7 October 2016
4pm – 6pm
SIT@SP Building, Level 5
510 Dover Road, Singapore 139660
According to a WHO estimation about 25% of agricultural commodities world-wide are infected by molds, which contaminate foods with mycotoxins. Many foods can be invaded by these molds, which belong mainly to the families of Aspergillus, Penicillium, Fusarium and Alternaria. The approaches how different countries deal with the consumers’ threat are diverse with almost no or few risk management actions in many countries. The most thorough risk assessment and management currently is applied in the European Union (EU), which may serve as a worldwide model in this respect.
In cereals, the most common fungal genus involved is Fusarium. Major Fusarium toxins such as deoxynivalenol, zearalenone and fumonisins are regulated by EU legislation. Analytical food chemistry has developed accurate methods for controlling these contaminants. However, during the last years so called “emerging” and “modified” mycotoxins have been discovered, which are either plant metabolites of the fungal toxins or produced by other ubiquitous fungi such as Alternaria species. These new compounds and the respective analytical tools will be presented in the lecture.
Despite the current analytical developments in metabolomics, mycotoxin analysis still is challenging with regard to accurate quantitation and newly identified compounds. However, risk assessment and preventing hazards for the consumers requires data on exposure and toxicological properties, which are still lacking for many substances. Therefore, it can be concluded that in this respect we still see only the tip of the iceberg.

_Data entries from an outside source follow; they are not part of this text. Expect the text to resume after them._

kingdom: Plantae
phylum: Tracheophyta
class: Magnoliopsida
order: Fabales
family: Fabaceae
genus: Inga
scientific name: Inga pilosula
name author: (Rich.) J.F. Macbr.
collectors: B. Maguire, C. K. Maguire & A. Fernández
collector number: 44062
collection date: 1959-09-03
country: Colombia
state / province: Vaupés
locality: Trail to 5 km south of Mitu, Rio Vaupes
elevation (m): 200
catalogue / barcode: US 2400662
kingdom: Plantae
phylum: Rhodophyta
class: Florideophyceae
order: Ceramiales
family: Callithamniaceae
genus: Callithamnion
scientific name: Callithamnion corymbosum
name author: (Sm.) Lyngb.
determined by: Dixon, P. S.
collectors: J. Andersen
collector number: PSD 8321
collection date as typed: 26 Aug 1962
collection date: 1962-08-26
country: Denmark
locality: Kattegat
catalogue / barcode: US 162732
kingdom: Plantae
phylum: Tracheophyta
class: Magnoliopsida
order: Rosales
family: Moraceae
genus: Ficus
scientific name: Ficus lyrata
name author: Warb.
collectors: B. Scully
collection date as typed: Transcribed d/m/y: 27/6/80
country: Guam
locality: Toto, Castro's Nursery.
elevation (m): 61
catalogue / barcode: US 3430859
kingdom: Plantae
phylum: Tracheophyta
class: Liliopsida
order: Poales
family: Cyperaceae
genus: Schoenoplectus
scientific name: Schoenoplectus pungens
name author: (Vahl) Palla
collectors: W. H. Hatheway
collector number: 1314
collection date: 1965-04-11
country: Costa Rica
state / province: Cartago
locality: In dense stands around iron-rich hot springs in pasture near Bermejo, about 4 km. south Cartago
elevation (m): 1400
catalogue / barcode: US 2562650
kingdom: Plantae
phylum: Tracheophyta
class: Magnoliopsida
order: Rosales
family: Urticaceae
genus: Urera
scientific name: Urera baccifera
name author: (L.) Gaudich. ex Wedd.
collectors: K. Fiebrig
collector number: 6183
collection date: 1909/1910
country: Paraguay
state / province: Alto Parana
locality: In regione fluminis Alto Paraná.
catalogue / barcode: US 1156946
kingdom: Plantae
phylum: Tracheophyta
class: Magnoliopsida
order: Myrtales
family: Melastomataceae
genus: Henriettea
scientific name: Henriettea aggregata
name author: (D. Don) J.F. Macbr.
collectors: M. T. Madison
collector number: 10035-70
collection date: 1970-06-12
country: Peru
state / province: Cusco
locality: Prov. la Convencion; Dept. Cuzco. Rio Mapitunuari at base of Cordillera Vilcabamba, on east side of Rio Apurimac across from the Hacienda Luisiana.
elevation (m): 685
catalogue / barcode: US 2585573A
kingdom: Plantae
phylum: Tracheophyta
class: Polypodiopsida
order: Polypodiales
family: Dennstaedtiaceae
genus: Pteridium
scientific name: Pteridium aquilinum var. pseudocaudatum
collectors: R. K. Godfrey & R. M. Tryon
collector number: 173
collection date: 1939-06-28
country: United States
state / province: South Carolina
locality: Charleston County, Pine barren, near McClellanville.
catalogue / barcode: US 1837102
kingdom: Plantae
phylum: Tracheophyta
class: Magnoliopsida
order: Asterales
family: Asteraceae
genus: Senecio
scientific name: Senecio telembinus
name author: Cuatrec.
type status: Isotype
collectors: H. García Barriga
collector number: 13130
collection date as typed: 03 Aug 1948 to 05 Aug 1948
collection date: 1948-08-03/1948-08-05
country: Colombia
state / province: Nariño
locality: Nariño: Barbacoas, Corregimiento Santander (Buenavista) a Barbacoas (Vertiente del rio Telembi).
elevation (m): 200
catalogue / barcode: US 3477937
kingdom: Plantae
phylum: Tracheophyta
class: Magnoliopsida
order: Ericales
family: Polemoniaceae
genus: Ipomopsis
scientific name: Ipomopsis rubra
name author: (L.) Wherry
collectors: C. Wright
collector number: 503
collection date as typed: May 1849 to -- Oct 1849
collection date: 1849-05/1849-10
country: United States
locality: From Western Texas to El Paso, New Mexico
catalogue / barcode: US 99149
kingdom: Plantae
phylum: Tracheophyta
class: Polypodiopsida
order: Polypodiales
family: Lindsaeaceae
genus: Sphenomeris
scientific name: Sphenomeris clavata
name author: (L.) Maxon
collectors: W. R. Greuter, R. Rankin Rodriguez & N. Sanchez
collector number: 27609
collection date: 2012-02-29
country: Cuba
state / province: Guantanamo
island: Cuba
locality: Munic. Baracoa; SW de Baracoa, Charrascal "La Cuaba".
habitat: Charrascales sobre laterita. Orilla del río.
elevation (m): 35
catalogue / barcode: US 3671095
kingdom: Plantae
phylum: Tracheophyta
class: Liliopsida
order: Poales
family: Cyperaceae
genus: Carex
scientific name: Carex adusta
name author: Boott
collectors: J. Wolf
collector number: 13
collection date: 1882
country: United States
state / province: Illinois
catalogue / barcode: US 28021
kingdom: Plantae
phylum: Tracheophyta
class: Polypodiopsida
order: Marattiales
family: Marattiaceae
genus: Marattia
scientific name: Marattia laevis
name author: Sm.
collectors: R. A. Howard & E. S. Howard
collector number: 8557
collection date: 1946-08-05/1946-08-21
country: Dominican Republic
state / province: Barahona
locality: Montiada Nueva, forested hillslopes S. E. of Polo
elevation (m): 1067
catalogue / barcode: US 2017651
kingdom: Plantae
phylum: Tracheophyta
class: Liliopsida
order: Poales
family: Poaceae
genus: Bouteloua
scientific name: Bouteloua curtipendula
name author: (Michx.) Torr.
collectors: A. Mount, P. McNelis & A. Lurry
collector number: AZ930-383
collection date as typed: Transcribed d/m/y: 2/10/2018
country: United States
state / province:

Prof. Dr. Michael Rychlik is the Head of the Chair of Analytical Food Chemistry at the Technical University of Munich, Germany (TUM). He graduated in food chemistry at the University of Kaiserslautern in 1988. His PhD studies on the flavour of bread were completed in 1996 and he was appointed full professor at the TUM in 2010. In 2015 he served as a Visiting Professor at the University of Queensland (UQ), Australia and in 2016 he was appointed an Honorary Professor at the latter University. Currently he is active as a Visiting Professor at the National University of Singapore (NUS).
His group has been working for 15 years in the field of developing analytical methods for bioactive food components, in particular for vitamins, mycotoxins, odourants and lipids. For these compounds, he developed stable isotope dilution assays that reveal superior accuracy. Moreover, his research is focused on the application of these methods to recent areas in food chemistry, technology, toxicology and nutrition. Since 2014 he serves as the Head of the “Committee on Contaminants in the Food Chain” at the Federal Institute for Risk Assessment, Berlin, Germany.